TEXTO DE LECTURA
Moby Dick es el nombre de un cachalote blanco y también es una obsesión: la del capitán Ahab; herido por el rayo y en su mitad podrido ha decidido volver a los mares para acabar con el animal que acabó con su propia voluntad. Más o menos esto es lo que escribió a mediados del siglo XIX el novelista norteamericano Herman Melville, el autor de uno de los libros más preclaros de la literatura estadounidense. Cuando al otro lado del Atlántico las aventuras se salían de las páginas, en España se leía a Fernán Caballero sin saber que era mujer y se llamaba Cecilia Böhl de Faber. Y es que así era el mundo en aquellos entonces.

La novela de Melville tiene ochocientas y pico páginas. La versión de "Gorokada Teatro", que se vio el sábado en el Niemeyer, poco más de una hora. Y es una lástima. Que la aventura buena se tiene que saltar las esencias para poder conquistar la plenitud. Que vaya, que se hace corta. Pero es normal: yo no era el público medio al que dirigían su trabajo los de la compañía vasca. El espectador ideal tenía bastante menos edad. Y muchos se lo perdieron. Y fijo que lo lamentarán. El "Moby Dick" de "Gorokada Teatro" despierta el deseo de la aventura. Y, si no lo hace a toda vela, es por esa opción extraña de amplificar a los actores sobre la escena, que a veces a uno le daba la sensación que escuchaba la tele y no atendía a la obsesión de Ahab.

PREGUNTAS DE ESTUDIO
1 > Indique si cada afirmación concuerda con la reseña de Moby Dick y cite las palabras del texto que lo deciden: (a) la versión de "Gorokada Teatro" duraba más de dos horas; (b) la compañía que montó la obra es vasca; (c) Melville escribió su novela a mediados del siglo XIX.
2 > Según la reseña de Moby Dick, ¿cómo se llamaba en realidad la autora a la que en España se leía como Fernán Caballero?
Las entradas que aparecen a continuación no guardan relación con la reseña de Moby Dick.

ENTRADAS REGISTRADAS
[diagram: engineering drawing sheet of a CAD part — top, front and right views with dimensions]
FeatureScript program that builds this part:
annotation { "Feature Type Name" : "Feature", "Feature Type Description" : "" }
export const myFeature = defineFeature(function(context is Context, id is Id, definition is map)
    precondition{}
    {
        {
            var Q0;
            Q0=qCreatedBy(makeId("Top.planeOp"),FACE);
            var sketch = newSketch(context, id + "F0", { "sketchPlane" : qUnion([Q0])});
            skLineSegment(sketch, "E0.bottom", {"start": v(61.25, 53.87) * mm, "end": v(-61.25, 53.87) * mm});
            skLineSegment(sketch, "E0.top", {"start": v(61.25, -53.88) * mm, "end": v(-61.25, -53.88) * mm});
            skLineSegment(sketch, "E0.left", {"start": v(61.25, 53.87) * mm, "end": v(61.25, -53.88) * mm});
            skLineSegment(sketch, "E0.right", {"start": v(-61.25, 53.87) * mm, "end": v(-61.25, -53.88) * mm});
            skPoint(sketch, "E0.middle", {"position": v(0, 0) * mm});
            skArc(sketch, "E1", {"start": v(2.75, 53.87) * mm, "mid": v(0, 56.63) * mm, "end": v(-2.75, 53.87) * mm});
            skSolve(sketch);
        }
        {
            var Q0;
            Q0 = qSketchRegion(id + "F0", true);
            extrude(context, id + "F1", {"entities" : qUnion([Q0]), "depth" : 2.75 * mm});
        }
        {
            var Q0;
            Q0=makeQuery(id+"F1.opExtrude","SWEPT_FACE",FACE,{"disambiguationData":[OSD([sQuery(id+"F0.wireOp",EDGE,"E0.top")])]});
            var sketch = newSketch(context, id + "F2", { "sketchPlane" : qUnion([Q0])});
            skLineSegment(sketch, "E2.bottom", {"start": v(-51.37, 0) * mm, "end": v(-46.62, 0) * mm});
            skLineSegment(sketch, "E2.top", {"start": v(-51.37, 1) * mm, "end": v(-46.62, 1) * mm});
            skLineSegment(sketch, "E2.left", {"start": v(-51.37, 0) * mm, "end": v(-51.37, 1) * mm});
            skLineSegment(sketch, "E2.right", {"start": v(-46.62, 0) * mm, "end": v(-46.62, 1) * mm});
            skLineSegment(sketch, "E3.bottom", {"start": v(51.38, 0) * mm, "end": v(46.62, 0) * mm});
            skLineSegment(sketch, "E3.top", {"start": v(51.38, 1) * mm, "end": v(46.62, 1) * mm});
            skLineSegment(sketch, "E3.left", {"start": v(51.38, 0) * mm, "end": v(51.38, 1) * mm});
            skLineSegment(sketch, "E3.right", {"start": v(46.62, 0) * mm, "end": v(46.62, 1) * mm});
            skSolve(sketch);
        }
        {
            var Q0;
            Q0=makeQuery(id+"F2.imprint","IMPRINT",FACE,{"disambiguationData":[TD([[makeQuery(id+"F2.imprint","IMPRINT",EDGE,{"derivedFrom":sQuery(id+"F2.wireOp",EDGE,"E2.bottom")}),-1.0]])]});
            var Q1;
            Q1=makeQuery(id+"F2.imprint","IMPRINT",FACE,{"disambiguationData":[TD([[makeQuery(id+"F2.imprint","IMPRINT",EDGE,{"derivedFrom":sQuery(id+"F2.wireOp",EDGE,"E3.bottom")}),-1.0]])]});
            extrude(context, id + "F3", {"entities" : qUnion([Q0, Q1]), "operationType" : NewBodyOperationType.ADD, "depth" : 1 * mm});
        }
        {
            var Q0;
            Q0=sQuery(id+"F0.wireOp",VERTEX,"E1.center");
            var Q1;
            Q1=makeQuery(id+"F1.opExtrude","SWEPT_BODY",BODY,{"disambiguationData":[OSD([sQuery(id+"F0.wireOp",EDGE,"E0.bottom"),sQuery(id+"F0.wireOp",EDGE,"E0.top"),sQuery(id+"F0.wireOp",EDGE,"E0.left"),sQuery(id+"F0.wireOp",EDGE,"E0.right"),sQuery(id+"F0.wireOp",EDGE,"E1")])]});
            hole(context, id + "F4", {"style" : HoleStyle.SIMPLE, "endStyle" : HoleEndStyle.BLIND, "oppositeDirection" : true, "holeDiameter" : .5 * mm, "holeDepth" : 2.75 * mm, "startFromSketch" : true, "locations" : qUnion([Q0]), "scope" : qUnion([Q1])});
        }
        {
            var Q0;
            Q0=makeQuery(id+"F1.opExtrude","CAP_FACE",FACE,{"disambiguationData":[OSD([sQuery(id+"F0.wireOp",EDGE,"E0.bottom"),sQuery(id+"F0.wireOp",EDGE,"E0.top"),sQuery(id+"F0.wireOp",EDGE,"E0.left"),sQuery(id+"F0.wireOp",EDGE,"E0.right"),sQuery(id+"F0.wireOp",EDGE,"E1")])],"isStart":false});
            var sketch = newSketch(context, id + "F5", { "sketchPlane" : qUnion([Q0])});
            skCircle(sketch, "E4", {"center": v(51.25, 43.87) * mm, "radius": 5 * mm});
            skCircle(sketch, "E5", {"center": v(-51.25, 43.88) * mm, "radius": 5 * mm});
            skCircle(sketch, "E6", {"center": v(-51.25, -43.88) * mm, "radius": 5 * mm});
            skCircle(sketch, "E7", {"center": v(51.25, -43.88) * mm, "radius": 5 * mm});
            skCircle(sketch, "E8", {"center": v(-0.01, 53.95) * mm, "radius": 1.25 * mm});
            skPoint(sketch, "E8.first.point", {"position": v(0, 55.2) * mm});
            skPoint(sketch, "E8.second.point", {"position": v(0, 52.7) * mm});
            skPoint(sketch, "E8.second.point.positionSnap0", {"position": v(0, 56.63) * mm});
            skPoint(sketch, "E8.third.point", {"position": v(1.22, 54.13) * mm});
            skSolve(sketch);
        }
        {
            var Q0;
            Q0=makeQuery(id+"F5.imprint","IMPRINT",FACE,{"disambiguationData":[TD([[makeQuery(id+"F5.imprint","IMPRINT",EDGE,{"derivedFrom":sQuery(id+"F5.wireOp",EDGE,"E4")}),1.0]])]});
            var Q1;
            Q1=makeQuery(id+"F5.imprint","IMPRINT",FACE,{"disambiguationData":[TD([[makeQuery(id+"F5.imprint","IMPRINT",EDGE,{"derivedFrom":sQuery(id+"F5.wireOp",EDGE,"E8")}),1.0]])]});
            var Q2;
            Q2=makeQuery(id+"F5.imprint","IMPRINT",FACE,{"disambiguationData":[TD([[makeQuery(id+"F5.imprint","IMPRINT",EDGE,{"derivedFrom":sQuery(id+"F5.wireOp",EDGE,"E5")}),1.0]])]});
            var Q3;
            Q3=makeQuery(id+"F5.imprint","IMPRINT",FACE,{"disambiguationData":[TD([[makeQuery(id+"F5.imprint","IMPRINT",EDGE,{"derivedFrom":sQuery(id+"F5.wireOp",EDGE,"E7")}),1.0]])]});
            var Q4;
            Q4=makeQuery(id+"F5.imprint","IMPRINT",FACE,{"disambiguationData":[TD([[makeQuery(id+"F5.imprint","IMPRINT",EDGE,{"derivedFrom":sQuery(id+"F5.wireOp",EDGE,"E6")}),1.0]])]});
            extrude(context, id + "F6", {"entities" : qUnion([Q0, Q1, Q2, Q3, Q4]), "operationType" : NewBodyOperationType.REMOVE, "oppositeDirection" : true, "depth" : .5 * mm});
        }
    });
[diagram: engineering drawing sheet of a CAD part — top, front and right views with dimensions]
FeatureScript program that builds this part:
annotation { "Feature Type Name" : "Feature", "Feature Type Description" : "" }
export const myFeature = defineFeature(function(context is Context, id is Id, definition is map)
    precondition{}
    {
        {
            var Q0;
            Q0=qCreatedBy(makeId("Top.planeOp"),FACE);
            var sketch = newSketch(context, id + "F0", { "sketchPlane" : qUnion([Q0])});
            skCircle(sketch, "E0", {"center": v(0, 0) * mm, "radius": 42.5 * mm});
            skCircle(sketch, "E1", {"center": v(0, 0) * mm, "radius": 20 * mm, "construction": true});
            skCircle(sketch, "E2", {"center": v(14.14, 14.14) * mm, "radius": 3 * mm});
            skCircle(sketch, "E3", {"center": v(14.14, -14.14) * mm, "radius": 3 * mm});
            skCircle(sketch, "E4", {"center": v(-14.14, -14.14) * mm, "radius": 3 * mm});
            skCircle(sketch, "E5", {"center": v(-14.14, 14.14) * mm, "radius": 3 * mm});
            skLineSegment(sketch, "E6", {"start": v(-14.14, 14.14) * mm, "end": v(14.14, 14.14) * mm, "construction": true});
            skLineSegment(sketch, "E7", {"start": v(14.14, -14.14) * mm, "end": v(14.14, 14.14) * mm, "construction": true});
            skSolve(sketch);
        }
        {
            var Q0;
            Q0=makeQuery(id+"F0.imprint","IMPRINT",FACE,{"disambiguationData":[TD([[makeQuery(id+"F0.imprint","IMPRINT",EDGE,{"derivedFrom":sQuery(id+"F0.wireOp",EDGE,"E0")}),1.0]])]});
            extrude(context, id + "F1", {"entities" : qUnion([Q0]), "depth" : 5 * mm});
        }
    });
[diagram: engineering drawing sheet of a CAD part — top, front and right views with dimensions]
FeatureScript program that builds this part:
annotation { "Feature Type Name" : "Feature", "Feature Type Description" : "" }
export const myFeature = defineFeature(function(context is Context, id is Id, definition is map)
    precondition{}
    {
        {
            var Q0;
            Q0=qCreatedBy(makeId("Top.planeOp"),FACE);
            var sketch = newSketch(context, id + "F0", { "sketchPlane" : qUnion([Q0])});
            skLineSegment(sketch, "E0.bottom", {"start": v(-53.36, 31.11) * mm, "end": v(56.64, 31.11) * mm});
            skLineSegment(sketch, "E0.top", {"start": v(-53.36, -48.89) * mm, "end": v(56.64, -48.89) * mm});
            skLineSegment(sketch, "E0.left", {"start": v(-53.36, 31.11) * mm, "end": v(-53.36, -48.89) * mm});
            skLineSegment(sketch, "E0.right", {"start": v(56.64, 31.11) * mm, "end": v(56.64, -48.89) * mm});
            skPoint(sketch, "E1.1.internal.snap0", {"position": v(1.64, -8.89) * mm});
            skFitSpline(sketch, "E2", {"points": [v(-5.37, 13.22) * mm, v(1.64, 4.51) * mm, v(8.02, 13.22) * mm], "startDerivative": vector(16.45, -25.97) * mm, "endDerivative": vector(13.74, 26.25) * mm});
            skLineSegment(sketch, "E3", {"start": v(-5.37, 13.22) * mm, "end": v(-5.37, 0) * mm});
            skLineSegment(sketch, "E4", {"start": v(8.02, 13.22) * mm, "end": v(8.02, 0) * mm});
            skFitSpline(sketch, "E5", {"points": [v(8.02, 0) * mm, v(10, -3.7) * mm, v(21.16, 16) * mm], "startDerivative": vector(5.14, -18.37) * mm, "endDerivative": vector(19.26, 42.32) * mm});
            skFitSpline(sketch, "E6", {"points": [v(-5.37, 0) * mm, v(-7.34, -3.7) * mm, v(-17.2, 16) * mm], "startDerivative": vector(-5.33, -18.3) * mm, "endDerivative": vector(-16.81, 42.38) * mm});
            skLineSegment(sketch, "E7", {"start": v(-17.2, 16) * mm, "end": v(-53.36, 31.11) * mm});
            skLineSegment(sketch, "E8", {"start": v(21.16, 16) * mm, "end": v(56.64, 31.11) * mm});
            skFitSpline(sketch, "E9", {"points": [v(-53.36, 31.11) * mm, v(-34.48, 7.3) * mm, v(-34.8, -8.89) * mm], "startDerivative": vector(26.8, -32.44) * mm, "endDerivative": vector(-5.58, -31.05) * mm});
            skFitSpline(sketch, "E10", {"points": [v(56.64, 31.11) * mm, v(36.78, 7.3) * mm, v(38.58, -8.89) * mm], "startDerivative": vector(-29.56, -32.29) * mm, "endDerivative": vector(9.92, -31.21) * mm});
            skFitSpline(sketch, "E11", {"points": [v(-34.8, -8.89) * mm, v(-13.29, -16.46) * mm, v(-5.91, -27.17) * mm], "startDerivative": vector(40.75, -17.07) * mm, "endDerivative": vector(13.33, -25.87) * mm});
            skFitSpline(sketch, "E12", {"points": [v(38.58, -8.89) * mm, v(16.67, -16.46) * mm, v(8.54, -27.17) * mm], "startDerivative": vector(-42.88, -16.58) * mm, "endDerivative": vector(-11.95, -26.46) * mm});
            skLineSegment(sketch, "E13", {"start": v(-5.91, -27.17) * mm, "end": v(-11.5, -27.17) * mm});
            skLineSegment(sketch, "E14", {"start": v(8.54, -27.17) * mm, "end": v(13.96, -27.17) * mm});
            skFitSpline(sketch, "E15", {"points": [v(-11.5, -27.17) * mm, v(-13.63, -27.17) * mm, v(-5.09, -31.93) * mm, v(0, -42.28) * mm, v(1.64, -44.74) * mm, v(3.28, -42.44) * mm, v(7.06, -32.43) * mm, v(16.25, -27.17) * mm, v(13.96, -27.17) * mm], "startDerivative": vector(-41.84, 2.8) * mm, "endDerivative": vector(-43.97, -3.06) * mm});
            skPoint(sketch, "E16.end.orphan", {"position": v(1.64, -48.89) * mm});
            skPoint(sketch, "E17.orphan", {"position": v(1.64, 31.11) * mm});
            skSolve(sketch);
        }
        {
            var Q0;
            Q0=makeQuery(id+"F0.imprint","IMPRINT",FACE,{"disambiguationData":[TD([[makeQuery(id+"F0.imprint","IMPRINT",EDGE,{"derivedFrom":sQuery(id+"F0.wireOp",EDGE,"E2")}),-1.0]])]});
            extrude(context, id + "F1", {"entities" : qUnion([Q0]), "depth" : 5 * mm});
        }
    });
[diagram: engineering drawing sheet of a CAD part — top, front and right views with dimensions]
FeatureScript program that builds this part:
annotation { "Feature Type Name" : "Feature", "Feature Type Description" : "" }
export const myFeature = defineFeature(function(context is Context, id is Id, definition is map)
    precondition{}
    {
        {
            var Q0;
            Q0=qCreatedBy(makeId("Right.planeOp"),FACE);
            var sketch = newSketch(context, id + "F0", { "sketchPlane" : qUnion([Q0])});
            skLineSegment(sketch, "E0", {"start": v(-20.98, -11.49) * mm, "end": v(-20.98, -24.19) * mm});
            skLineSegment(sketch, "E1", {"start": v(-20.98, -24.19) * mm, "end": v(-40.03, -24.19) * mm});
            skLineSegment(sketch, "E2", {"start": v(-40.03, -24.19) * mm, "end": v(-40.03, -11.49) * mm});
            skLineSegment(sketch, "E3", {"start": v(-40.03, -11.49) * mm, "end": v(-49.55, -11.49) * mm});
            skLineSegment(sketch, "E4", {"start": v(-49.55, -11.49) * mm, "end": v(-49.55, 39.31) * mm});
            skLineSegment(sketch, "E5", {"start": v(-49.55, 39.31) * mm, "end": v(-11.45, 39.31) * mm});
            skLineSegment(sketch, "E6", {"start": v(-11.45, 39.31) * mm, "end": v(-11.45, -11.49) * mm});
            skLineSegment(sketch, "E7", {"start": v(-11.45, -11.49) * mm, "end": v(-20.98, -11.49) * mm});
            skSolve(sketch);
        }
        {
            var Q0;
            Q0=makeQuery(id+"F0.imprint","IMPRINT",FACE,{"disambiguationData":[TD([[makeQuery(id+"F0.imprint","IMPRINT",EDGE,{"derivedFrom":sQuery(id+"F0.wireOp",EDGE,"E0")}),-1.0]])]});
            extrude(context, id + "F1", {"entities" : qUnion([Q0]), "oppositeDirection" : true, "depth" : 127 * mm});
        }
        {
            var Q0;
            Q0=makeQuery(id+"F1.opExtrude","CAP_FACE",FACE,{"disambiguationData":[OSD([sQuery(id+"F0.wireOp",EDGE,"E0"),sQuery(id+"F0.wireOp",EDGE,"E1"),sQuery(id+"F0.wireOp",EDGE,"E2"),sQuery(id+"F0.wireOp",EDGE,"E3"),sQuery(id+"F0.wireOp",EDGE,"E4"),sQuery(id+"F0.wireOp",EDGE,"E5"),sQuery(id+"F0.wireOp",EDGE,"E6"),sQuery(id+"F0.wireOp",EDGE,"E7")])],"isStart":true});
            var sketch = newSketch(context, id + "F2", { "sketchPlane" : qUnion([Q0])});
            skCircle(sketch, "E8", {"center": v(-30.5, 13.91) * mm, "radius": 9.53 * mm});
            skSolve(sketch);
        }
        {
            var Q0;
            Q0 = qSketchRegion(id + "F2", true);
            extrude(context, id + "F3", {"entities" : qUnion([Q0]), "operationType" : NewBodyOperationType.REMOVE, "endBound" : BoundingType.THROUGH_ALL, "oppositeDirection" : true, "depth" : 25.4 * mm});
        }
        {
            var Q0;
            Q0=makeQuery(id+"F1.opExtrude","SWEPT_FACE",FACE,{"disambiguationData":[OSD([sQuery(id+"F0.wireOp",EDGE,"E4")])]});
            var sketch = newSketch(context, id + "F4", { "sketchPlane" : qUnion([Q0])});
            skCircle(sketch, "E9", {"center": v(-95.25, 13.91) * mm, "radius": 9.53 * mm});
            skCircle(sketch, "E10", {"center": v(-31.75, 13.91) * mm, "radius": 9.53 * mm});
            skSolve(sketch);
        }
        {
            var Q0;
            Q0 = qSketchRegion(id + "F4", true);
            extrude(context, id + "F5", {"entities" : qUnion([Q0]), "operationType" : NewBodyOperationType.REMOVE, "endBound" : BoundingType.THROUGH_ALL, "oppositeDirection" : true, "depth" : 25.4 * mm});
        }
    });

EJERCICIO RESUELTO
1 >
(a) No: «poco más de una hora».
(b) Sí: «los de la compañía vasca».
(c) Sí: «escribió a mediados del siglo XIX».

2 > Cecilia Böhl de Faber.